A couple of extracts from Alex's post:
Just as vague nods to ‘Africa’ will not wash, neither will any brand proposition that is not explicit about why it deserves attention. FIFA’s major sponsors are spending hundreds of millions on media and global brand campaigns – yet an increasing share of purchasing power in South Africa is in the hands of millions of low-income consumers who are driven by a fundamental conception of value. Brands thrive because they offer low cost, quality, safety and personal status. Global sponsor? Nobody cares. ...
‘Emerging consumers’ do not think of themselves as if they were playing catch-up with richer ones – or as if they were the same as each other. The smarter brands are segmenting these markets attentively, and looking for genuine insights. Asking the wrong questions can lead brands astray. Few low-income South Africans, for example, report having life insurance (24%) or investments (17%; see Global Monitor), in part because they do not associate these labels with membership of informal burial societies or stokvels (rotating credit unions), widespread in these markets. Insightful financial services brands are developingformalversions of these, tailoring their products to their new (not ‘emerging’) consumers.

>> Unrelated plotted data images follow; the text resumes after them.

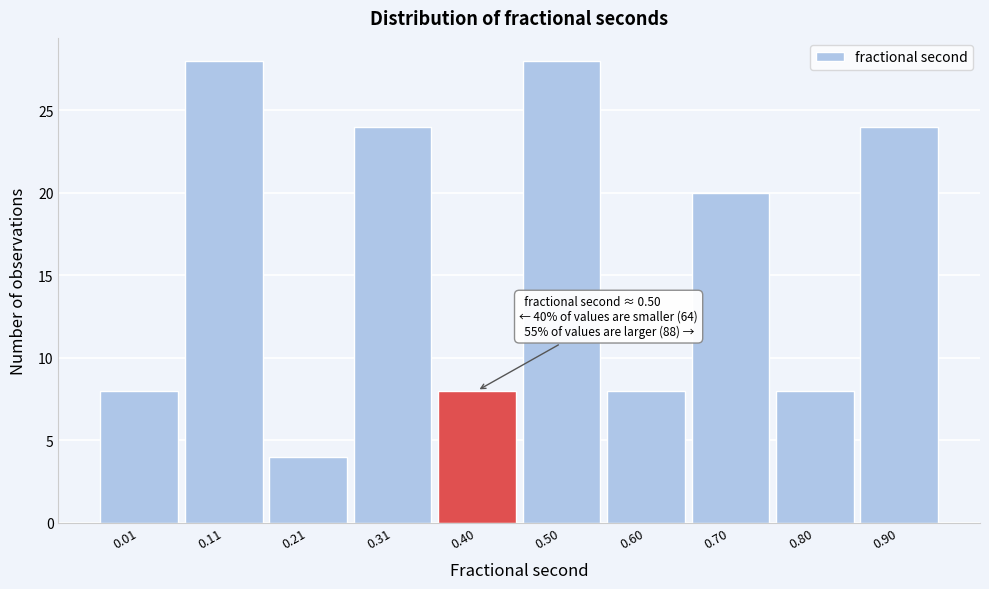

Reading left to right, extract all data points from this chart.

0.01=8	0.11=28	0.21=4	0.31=24	0.40=8	0.50=28	0.60=8	0.70=20	0.80=8	0.90=24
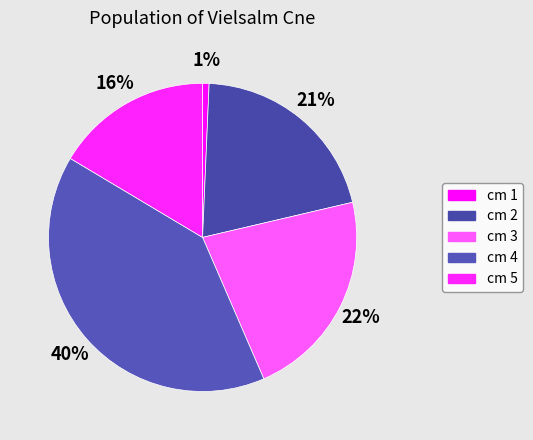

Count the number of slices in the pie.

5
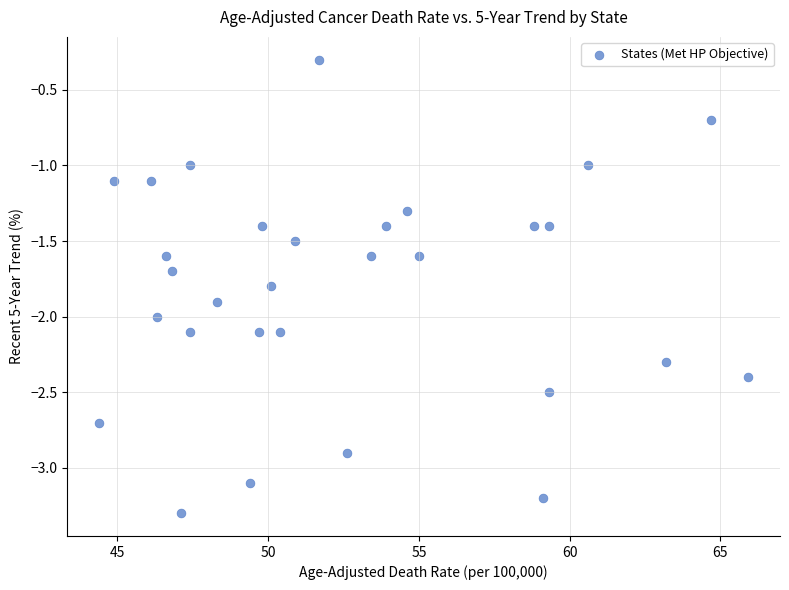

List the coordinates of all points as (Y, X) pairs, reading left to right.

(-2.7, 44.4)  (-1.1, 44.9)  (-1.1, 46.1)  (-2.0, 46.3)  (-1.6, 46.6)  (-1.7, 46.8)  (-3.3, 47.1)  (-2.1, 47.4)  (-1.0, 47.4)  (-1.9, 48.3)  (-3.1, 49.4)  (-2.1, 49.7)  (-1.4, 49.8)  (-1.8, 50.1)  (-2.1, 50.4)  (-1.5, 50.9)  (-0.3, 51.7)  (-2.9, 52.6)  (-1.6, 53.4)  (-1.4, 53.9)  (-1.3, 54.6)  (-1.6, 55.0)  (-1.4, 58.8)  (-3.2, 59.1)  (-2.5, 59.3)  (-1.4, 59.3)  (-1.0, 60.6)  (-2.3, 63.2)  (-0.7, 64.7)  (-2.4, 65.9)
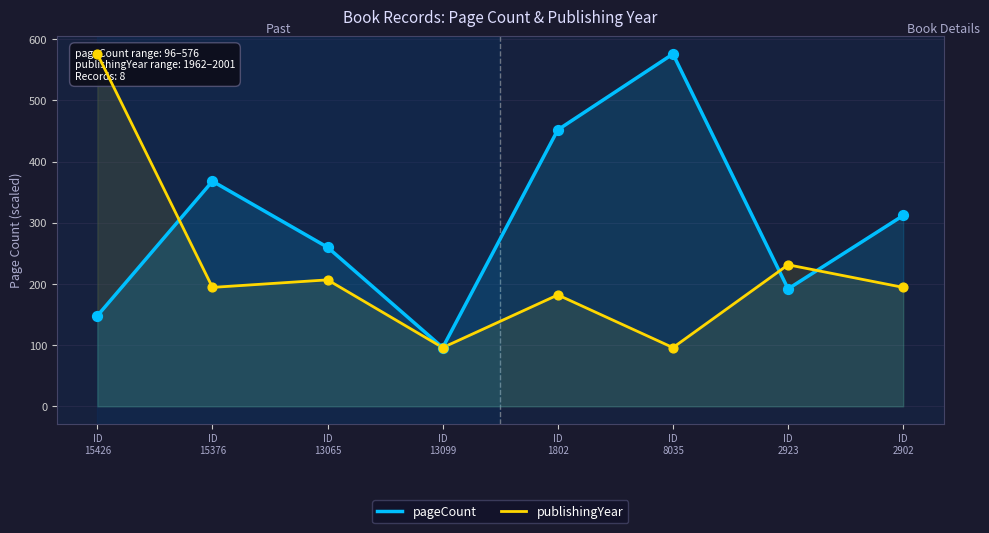

Which series contains the highest Y value?

pageCount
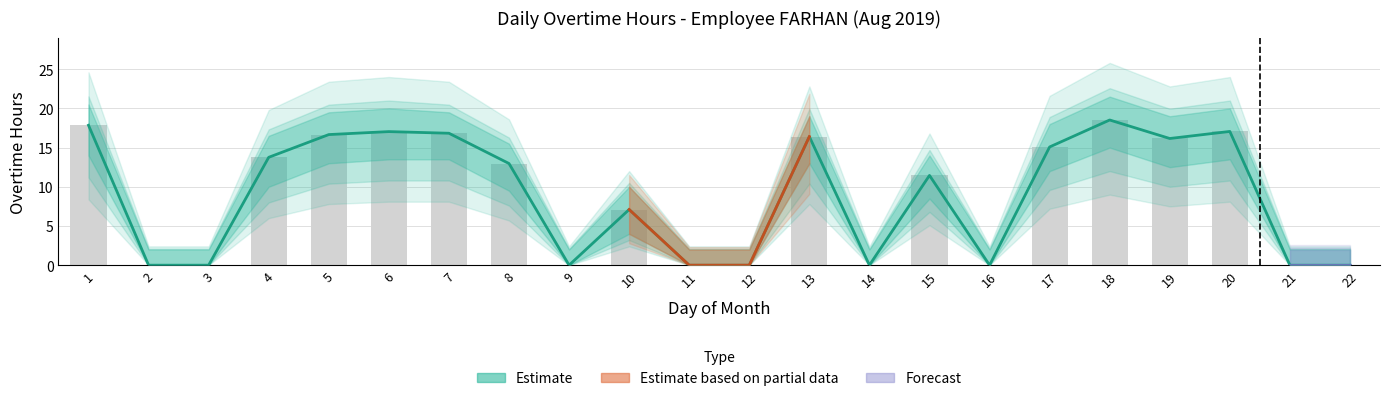

What is the ratio of the value at 8 to the value at 20?

0.8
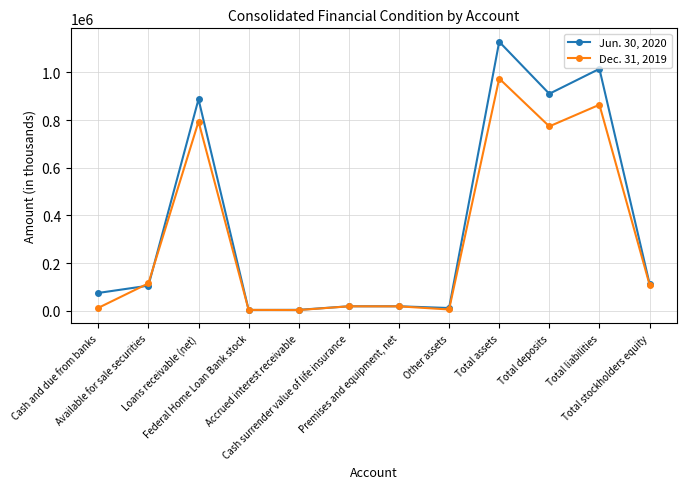

Which series has the widest spread of values?

Jun. 30, 2020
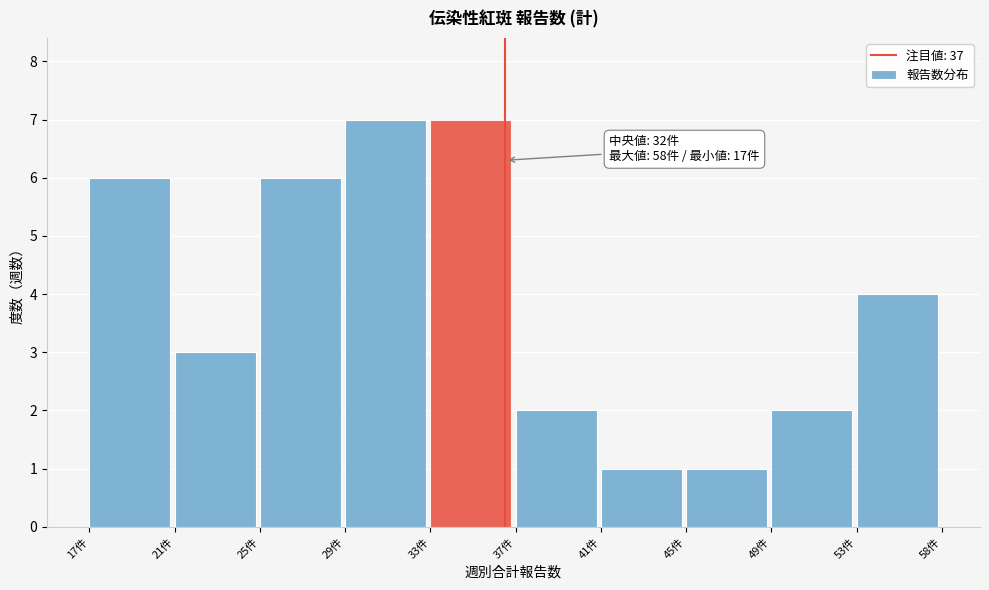

Reading left to right, transcribe all the data shown in this chart.

17件=6	21件=3	25件=6	29件=7	33件=7	37件=2	41件=1	45件=1	49件=2	53件=4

Of course, most of those global brands are there as a staging post, to beam themselves back to their richer customers in Europe and elsewhere. It could be anywhere - this time South Africa, next time Brazil - and it could be nowhere, as FIFA emphasises by turning stadiums into 'clean zones' for its sponsors and affording such lavish publicity for anyone cunning enough to disrupt them.
But perhaps they also have something to learn from their new consumers. At the tail end of the great global boom, their old richer consumers are behaving more like new poorer ones, also increasingly concerned about cost, quality, and safety.